WilmerHale ensuring that no compensation went to Lee from the case appears to show the firm was “bending over backwards to ensure there is no issue at all,” said Scott Cummings, a UCLA School of Law professor.
Harvard’s comment from 2018 does, however, leave “open the possibility that Lee receives payment for revenue based on the firm’s billing to Harvard that was not part of the affirmative action case,” said Kathleen Clark, a legal ethics expert at the Washington University in St. Louis.
During Lee’s tenure on the Harvard Corp, which he led from 2014 to 2022, the school consistently answered no to a question regarding whether it was ever a party to a transaction in which one of its officers had a material financial interest, according to public disclosures.
“The only way that can be true is if he received no compensation for his own labor and no compensation or profit sharing from Wilmer based on the money Wilmer’s billing to Harvard,” said Clark.
Harvard’s legal bills jumped as it defended a lawsuit from a conservative group challenging its affirmative action policies in admissions. Legal expenses increased from $13.4 million in fiscal 2017 to $27.4 million in 2018, Bloomberg News reported.
Public disclosures from fiscal years 2018, the year the affirmative action challenge first went to trial, and 2019 show WilmerHale was among Harvard’s five highest paid consultants during those years, earning roughly $17.7 million for its legal services. The disclosures said Lee did not play a role in the selection of the firm to perform that work.

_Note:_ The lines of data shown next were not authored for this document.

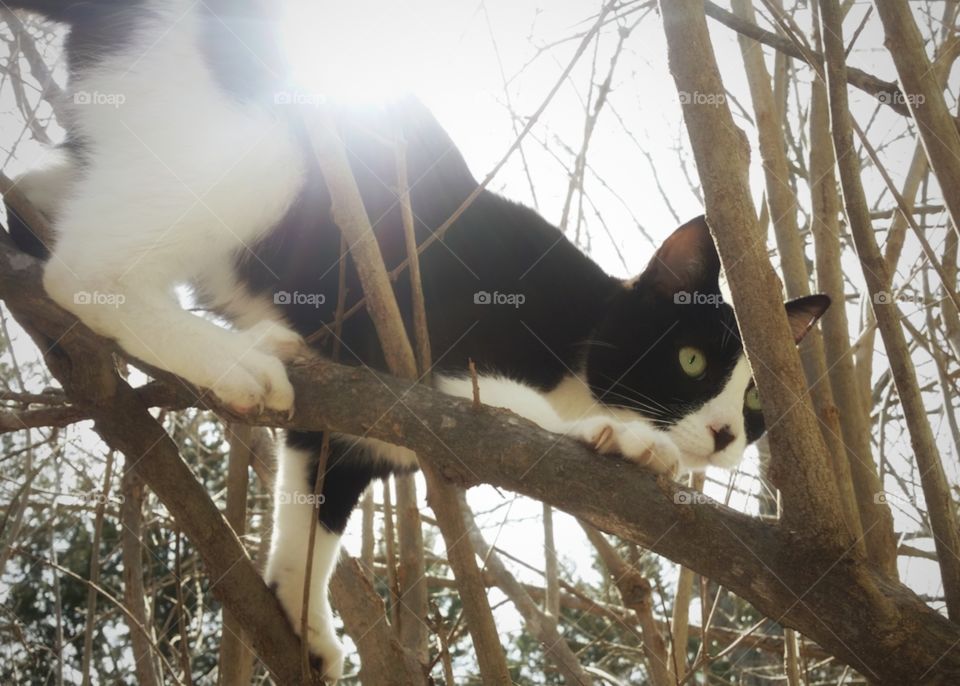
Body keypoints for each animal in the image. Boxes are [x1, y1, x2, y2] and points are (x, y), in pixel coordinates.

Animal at [3, 0, 824, 680]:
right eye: (690, 360)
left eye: (756, 402)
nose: (724, 434)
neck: (582, 336)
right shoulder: (422, 336)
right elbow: (506, 409)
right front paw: (621, 437)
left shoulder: (347, 425)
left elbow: (314, 508)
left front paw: (301, 620)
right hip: (259, 147)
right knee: (87, 270)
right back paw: (229, 358)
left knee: (42, 193)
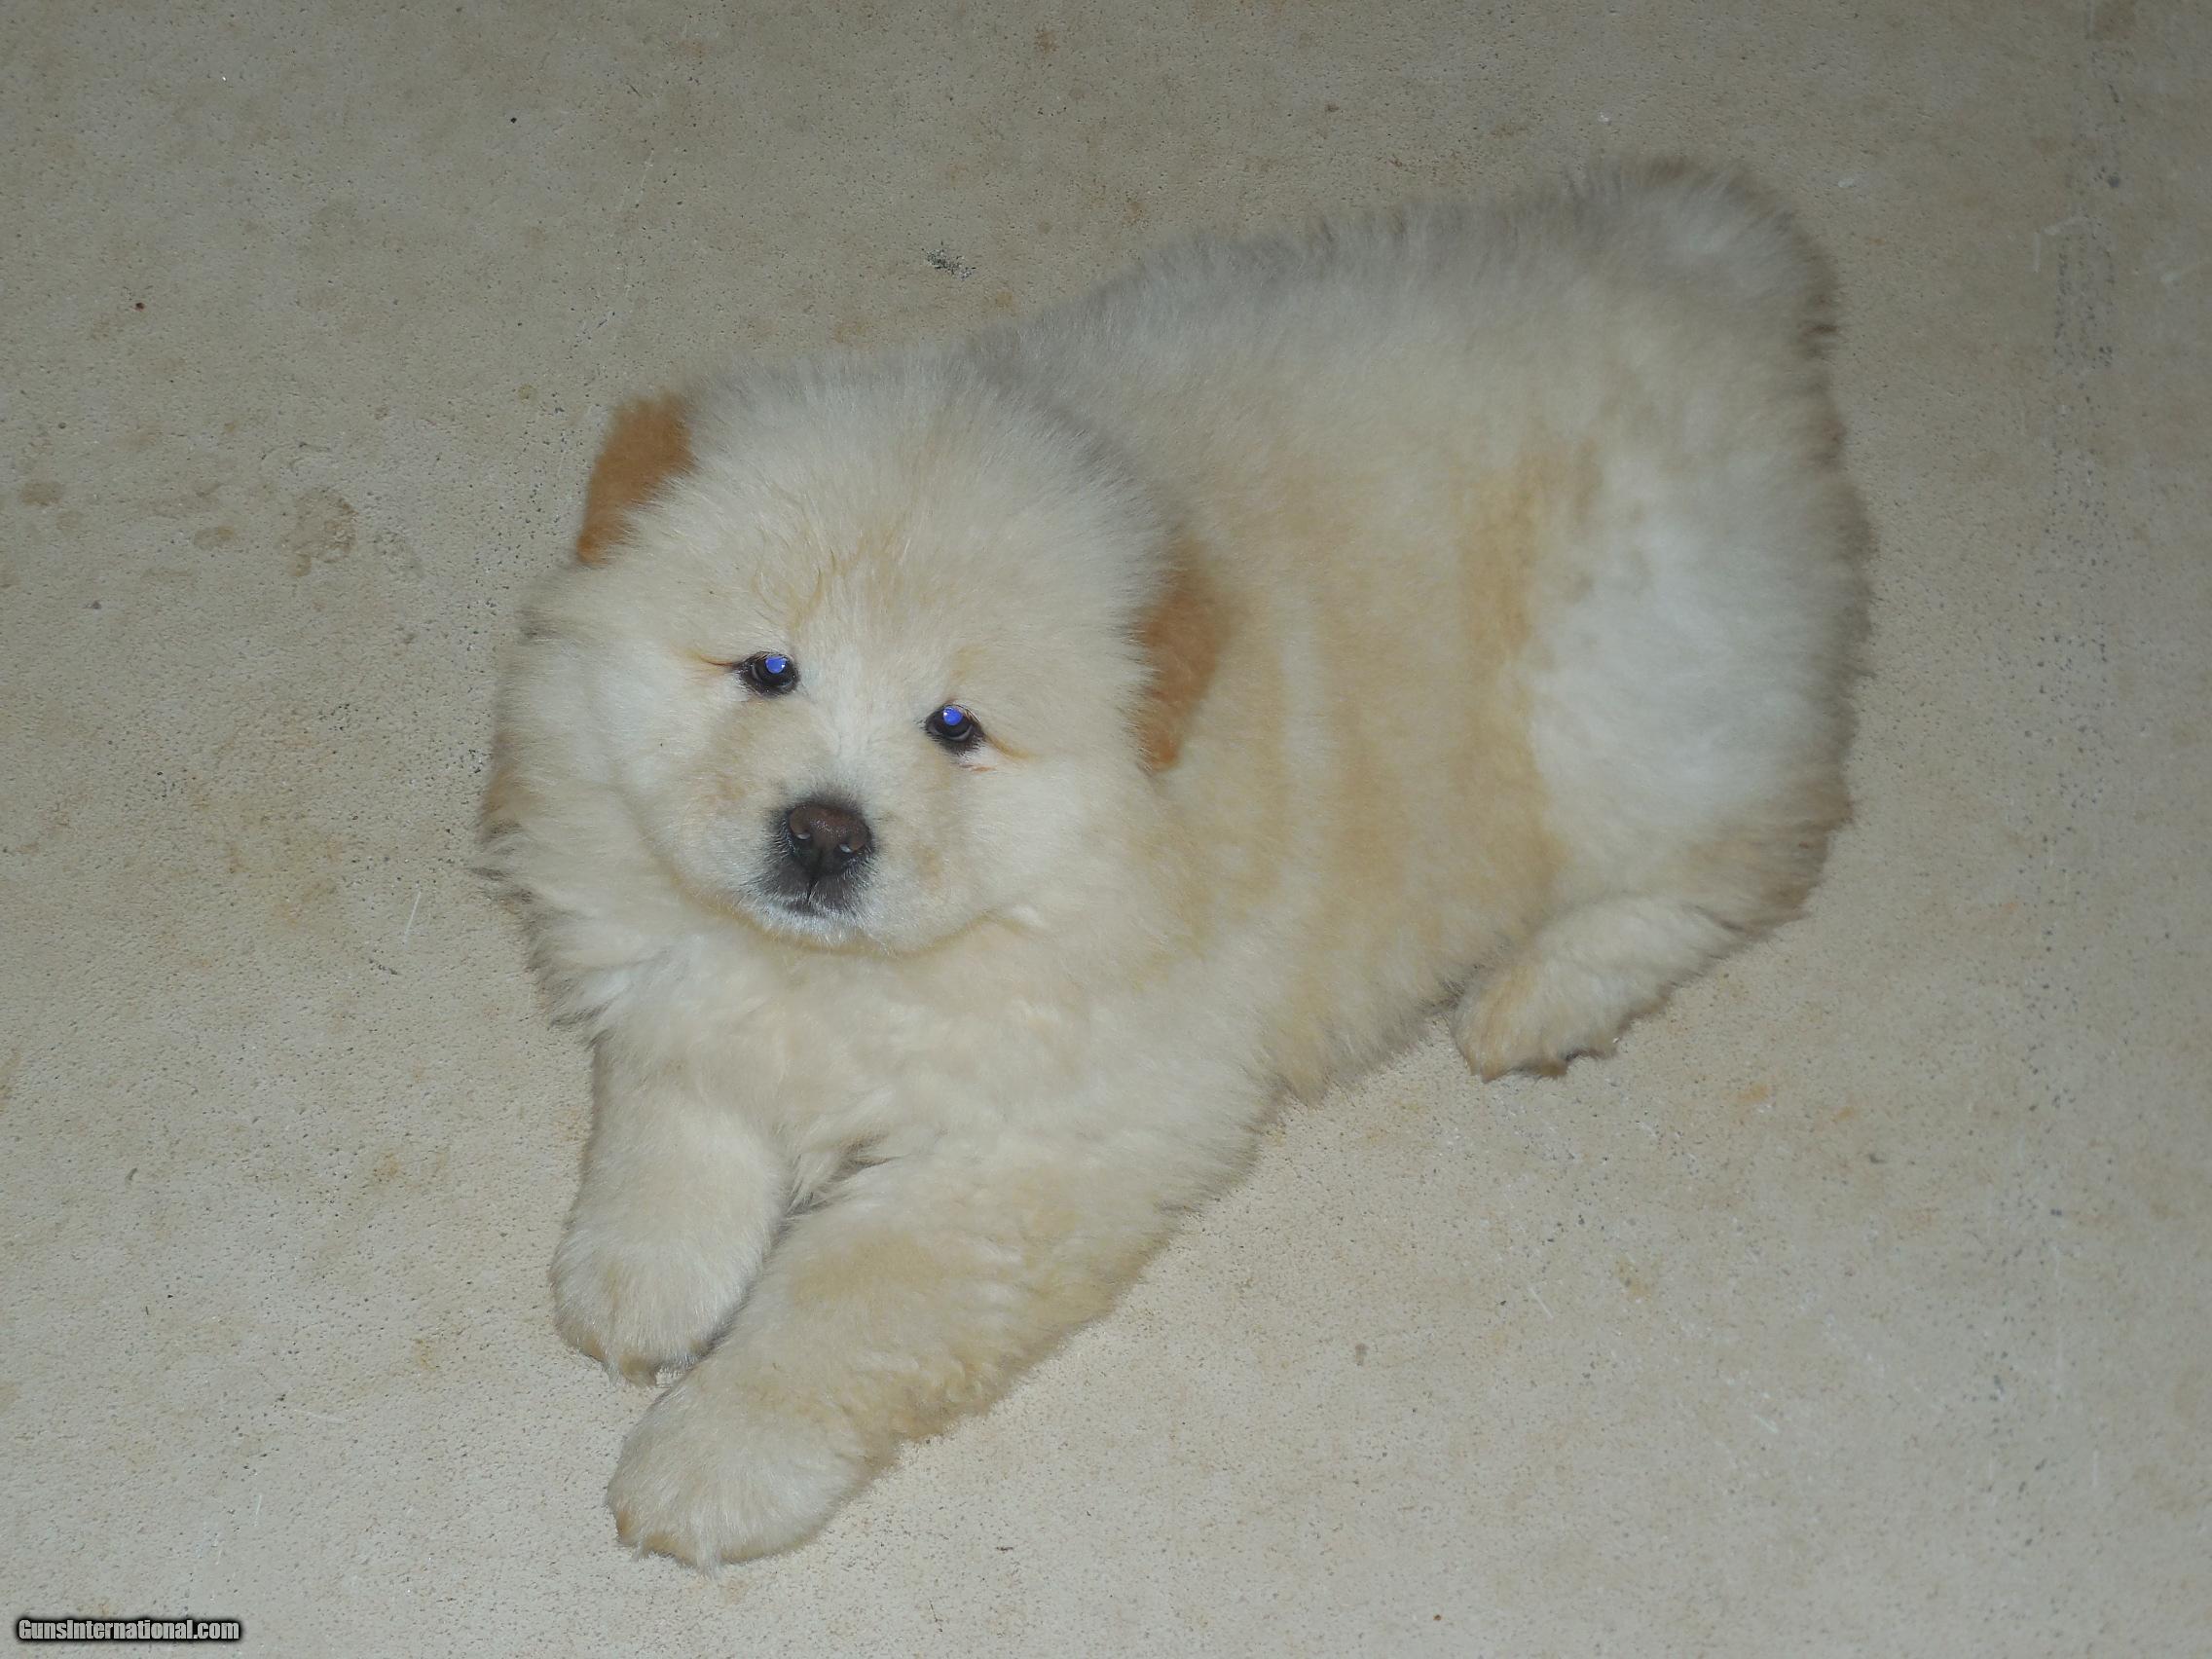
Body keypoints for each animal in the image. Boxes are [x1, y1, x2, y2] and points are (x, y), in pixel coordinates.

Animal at [484, 162, 1866, 1565]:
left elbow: (839, 1310)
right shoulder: (679, 977)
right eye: (769, 670)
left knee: (1755, 851)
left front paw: (705, 1464)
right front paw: (639, 1281)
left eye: (954, 729)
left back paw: (1536, 1002)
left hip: (1607, 720)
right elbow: (669, 1110)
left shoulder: (1030, 1156)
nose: (825, 831)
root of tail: (1710, 268)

Harvard complies with state and federal reporting requirements for public charities and tax-exempt organizations, and its annual filings include any individual or entity “that meets the threshold or requirement for reporting,” a school spokesman said Tuesday.
‘Foot Soldier’
A veteran Boston-based litigator, Lee in 2004 played an integral part in the merger that created WilmerHale, and he served as the firm’s co-managing partner in its early years. He became a fellow at the Harvard Corp., the school’s powerful governing council whose responsibilities include hiring the university president, in July 2010, according to his WilmerHale website bio. He earned no compensation from that position, according to tax filings.

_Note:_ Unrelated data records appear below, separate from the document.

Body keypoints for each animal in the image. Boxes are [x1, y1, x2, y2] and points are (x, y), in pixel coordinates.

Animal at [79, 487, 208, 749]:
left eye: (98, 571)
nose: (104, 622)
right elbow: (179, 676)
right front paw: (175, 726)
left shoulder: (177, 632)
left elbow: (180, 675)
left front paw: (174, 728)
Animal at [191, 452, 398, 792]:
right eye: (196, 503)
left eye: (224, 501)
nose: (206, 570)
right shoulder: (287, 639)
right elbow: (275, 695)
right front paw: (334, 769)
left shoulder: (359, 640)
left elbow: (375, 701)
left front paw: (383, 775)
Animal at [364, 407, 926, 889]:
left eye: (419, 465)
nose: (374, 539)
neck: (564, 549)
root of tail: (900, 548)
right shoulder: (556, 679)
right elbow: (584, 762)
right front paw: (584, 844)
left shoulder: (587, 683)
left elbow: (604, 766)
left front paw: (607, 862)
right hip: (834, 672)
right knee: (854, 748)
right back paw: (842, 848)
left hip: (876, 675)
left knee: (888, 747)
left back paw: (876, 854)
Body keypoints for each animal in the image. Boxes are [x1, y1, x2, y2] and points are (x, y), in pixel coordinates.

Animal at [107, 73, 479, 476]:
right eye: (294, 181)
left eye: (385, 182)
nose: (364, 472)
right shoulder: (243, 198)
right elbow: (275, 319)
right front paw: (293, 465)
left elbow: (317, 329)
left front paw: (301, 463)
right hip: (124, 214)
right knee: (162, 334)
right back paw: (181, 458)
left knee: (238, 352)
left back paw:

Harvard turned to a group of WilmerHale lawyers including Lee soon after facing a lawsuit challenging its use of race as a limited factor in its admissions. Lee served as Harvard’s lead lawyer in the 2018 district court trial, which ended with a Massachusetts judge upholding Harvard’s admissions policy.
“Before I entered my appearance I completely recused myself from all of my fiduciary obligations having anything to do with this case,” Lee said in a 2016 hearing, according to a court transcript. “I’m just here to be one of the foot soldiers at the trial.”

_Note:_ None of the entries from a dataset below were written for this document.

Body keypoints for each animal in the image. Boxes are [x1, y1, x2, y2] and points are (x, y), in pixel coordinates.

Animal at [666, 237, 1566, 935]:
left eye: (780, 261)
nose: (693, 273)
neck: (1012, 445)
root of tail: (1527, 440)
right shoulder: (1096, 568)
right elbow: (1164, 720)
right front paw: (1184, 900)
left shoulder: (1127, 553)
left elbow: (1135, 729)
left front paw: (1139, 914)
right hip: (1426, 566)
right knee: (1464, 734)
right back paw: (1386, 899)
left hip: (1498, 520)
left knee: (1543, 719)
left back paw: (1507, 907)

Corporate and nonprofits boards are often sending legal work to people with whom they may have close relationships, said Cummings.
The only problem would be if WilmerHale, a firm with deep trial and appellate benches, got “more work than it normally would,” Cummings said. “As long as there aren’t any allegations of unfairness, then I don’t see the problem.”
Lee stepped down from Harvard Corp. in June 2022. In December, he worked with the WilmerHale team that coached Gay before the congressional hearing on antisemitism on campus following the Oct. 7 Hamas attack on Israel, according to the Harvard Crimson.
Gay resigned weeks later as she faced heat from school donors such as billionaire investor Bill Ackman over her handling of antisemitism on campus and additional allegations of plagiarism.
Harvard in January added King & Spalding to its legal team handling investigations from the House Education and Workforce Committee chaired by Rep. Virginia Foxx, a Republican from North Carolina. The panel is investigating allegations of antisemitism on campus along with the university’s response to allegations of plagiarism against Gay.